Do I need wheel chocks if I have the parking brake on?

Yes. The parking brake is one layer of protection, not a complete system. Wheel chocks provide a separate mechanical barrier against rolling — especially important if the surface has any incline, grease, or grit, or if you are working on the car’s braking system and need to release the parking brake. Always use both.

Where exactly do wheel chocks go?

Against the grounded end of the car — the end you are not lifting. Place one chock against the front of the tyre and one against the rear, flush with the tread, for each grounded wheel. For a one-end lift, that means four chocks total. They need to be tight against the tyre, not positioned nearby.

Is it safe to be under a car on jack stands?

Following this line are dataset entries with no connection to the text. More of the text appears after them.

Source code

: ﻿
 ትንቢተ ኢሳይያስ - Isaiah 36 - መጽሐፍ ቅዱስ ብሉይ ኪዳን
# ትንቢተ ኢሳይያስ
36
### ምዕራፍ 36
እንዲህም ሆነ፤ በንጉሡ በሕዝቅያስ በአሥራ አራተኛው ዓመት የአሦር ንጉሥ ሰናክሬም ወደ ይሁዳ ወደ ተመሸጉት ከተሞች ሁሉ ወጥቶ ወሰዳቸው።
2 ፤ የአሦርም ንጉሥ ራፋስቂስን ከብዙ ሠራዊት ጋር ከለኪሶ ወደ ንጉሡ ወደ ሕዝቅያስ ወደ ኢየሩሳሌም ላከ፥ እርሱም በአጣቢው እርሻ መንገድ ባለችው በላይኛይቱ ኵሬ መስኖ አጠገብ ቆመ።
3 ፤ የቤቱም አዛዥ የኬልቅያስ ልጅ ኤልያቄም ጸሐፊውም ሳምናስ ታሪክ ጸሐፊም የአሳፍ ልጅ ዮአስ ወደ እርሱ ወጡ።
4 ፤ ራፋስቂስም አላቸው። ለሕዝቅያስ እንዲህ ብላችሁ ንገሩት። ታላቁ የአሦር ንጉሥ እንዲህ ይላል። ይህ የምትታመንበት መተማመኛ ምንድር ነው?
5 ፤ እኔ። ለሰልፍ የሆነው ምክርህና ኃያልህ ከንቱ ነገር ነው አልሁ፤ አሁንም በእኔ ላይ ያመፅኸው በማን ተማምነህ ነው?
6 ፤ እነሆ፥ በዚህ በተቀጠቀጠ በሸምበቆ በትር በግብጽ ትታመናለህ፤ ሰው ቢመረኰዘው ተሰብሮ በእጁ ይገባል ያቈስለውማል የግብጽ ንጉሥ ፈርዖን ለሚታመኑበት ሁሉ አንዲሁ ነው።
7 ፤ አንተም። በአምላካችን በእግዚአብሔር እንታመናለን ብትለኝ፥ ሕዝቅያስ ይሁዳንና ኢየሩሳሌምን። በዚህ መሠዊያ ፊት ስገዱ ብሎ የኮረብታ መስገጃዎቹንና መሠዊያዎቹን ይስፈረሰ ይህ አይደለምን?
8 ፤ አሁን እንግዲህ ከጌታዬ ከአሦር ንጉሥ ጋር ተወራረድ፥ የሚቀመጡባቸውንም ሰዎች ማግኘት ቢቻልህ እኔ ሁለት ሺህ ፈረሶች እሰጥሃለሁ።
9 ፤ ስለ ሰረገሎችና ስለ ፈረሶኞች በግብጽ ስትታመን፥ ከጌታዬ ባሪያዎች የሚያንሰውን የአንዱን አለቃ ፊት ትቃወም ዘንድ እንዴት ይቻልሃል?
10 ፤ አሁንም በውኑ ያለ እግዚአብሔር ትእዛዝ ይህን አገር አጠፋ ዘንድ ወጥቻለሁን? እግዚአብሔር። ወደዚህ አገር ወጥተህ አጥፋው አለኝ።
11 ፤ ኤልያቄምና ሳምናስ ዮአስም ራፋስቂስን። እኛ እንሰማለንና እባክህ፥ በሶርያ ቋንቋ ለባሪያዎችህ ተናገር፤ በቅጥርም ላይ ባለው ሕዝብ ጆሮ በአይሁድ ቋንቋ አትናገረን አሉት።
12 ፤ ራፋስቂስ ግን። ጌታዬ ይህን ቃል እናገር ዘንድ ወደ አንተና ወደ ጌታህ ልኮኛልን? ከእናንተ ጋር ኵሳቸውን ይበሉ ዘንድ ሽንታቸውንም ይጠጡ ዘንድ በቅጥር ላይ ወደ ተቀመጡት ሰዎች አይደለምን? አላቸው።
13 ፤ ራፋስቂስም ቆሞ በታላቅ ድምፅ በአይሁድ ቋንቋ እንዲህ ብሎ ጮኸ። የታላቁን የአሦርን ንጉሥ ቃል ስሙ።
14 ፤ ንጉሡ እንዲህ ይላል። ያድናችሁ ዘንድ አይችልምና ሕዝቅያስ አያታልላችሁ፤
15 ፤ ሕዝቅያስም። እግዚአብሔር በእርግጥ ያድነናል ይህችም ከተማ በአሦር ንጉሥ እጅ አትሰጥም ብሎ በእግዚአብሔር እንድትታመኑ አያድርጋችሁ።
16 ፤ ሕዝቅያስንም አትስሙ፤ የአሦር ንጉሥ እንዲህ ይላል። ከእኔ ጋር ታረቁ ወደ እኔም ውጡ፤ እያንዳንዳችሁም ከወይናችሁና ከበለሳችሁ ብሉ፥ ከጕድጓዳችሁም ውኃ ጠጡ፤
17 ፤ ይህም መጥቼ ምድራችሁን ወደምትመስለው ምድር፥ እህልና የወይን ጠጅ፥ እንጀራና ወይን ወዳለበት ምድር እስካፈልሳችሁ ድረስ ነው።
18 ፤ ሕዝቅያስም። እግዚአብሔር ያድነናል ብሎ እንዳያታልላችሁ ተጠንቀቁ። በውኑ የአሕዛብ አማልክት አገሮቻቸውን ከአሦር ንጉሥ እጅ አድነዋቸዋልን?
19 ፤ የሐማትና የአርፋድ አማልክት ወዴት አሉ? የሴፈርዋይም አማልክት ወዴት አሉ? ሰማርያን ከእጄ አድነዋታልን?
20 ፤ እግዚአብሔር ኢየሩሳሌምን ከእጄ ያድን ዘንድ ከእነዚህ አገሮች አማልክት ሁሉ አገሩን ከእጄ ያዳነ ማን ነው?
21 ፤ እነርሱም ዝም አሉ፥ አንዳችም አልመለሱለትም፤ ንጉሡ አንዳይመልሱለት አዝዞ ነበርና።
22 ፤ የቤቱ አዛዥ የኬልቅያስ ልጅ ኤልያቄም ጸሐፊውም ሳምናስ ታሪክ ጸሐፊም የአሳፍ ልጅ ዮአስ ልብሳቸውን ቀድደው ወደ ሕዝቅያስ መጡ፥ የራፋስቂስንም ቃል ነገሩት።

Yes, provided the stands are correctly rated, placed at manufacturer-specified support points on level concrete, and the car has passed the push and wobble test before you go under. The risk comes from skipping steps — wrong surface, unrated stands, wrong placement, or no push test. Done properly, jack stands are safe and stable. A hydraulic jack alone is not.

How do I know if my car is stable enough to go under?

Run the push and wobble test. With the car on stands, shove it firmly from the front, both sides, and the rear using your body weight. If it moves at all, stay out and reposition the stands. A car that passes the push test — no movement, no creak, no shift — is stable. If it does not pass, it is not.

Can I use a bottle jack or scissor jack as a support while I work underneath?

No. Both bottle jacks and scissor jacks use hydraulic or screw systems that can fail or leak down under a sustained static load. The factory scissor jack is designed for roadside tyre changes, not sustained workshop loads. Use a hydraulic floor jack to lift the car and always transfer the load to rated jack stands before going underneath. The jack then stays lightly in contact as a backup only.

Does the surface really matter if I am only doing a quick job?

Yes. The time the job takes is irrelevant to what happens if the load shifts. Grass compresses unevenly, gravel spreads under point loads, and a slope creates lateral forces that chocks and stands are not designed to resist. Level, solid concrete is the only surface you should be lifting a car on, regardless of how long the job takes.